Desde este punto de vista, es todo un posicionamiento ante el mundo reconocer el fracaso de la estrategia de la fuerza y priorizar el diálogo, reclamando un retorno a la diplomacia.
Pero ¿era éste el modo de avanzar respecto a la causa AMIA?
El acuerdo fue planteado por el gobierno argentino como un mecanismo para avanzar en la paralizada causa judicial que investiga el atentado contra la sede de la AMIA y, en especial, como una estrategia que permitiría interrogar a los cinco iraníes sobre quienes pesa una orden de captura de Interpol. Recordemos que se trata de personalidades altamente vinculadas al gobierno de Ahmanidejad, entre ellas, el ministro de Defensa, Ahmad Vahidi.
Aun si se presentaran ante las autoridades judiciales y éstas confirmaran las sospechas, ¿qué sucedería? No podrían ser extraditados porque no hay acuerdo que lo habilite. ¿Los entregarían a Intrerpol? ¿Irán los llevaría a prisión? ¿Qué impedirá que Irán actúe como lo ha hecho hasta ahora?

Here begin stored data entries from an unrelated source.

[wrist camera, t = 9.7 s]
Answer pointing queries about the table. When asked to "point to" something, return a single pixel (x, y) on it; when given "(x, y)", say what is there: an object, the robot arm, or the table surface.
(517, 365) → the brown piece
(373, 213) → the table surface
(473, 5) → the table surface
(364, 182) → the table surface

Sin embargo, uno de los puntos más cuestionables es la llamada Comisión de la Verdad que será integrada por cinco juristas internacionales con el fin de analizar toda la documentación presentada por las autoridades judiciales de ambos países. El propio acuerdo refiere que “los comisionados llevarán adelante una revisión detallada de la evidencia relativa a cada uno de los acusados”. ¿Acaso tendrá la Comisión la facultad de desestimar lo actuado hasta el momento por la Justicia argentina? Sería un claro retroceso a riesgo de tejer un manto de impunidad.
El Congreso argentino no puede aceptar la actuación de una comisión revisora sobre el poder judicial, sería inconstitucional y configuraría el delito de traición a la patria. A fin de cuentas, se trata de la concesión de la facultad de revisar lo actuado por la Justicia argentina. La propia denominación “Comisión de la Verdad” da lugar a confusión. ¿La Justicia argentina no es veraz?

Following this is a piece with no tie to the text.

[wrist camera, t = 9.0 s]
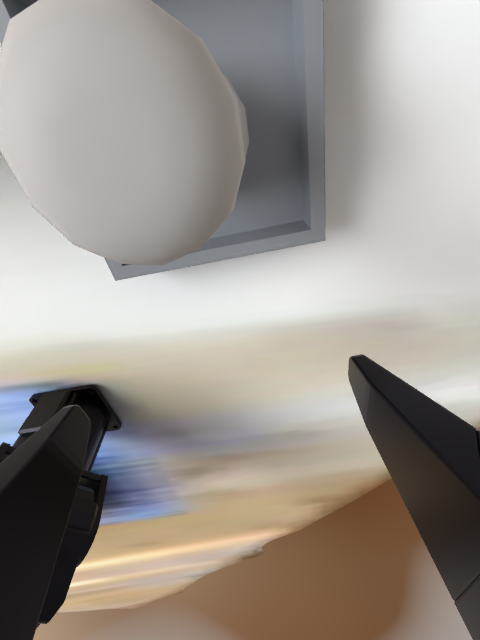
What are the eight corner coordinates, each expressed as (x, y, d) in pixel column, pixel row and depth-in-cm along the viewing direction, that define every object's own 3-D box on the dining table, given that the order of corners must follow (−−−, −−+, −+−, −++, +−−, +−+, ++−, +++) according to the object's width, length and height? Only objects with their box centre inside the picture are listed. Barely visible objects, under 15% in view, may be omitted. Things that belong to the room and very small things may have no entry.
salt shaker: (265, 151, 16) (354, 206, 5) (187, 214, 17) (131, 355, 7) (196, 30, 13) (71, -416, 2) (111, 119, 15) (-190, 106, 4)
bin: (312, 225, 19) (325, 240, 17) (128, 261, 20) (115, 280, 18) (301, -82, 12) (321, -136, 9) (12, -6, 13) (-38, -38, 10)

Si la comisión hubiese sido asesora, orientada a garantizar que los interrogatorios se realicen conforme a derecho, estaríamos ante un avance. Pero, como vemos, no es el caso. ¿La Comisión será acaso una especie de tribunal internacional ad hoc? No se registran antecedentes en el mundo de tamaña concesión.

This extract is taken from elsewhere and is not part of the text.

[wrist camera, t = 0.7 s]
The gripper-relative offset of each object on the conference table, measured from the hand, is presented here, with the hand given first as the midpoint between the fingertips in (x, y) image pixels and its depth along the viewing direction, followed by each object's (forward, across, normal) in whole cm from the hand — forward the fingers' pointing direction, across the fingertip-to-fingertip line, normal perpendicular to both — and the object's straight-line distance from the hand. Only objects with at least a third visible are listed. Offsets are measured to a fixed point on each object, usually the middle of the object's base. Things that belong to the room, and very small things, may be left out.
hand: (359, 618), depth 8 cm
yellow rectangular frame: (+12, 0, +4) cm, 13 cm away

Aunque se tratara de una Comisión de la Verdad, la ONU ha afirmado que no reemplazan la necesidad de juicios y que hay que tener especial cuidado en su diseño. Para ello es fundamental aclarar una serie de cuestiones: plazos limitados, que la decisión sea fruto de un proceso amplio de consulta nacional (y no la imposición de una mayoría automática), una genuina voluntad política de búsqueda de la verdad, etc. Un sinfín de puntos pendientes y dudas para las que, lamentablemente, no tenemos respuesta.
La República Argentina sufrió dos atentados terroristas que a la fecha continúan impunes. La renuncia a la justicia es flagrante impunidad. Tal como está planteada en el proyecto enviado al Congreso, la comisión de la verdad parece ser, en suma, una concesión al olvido.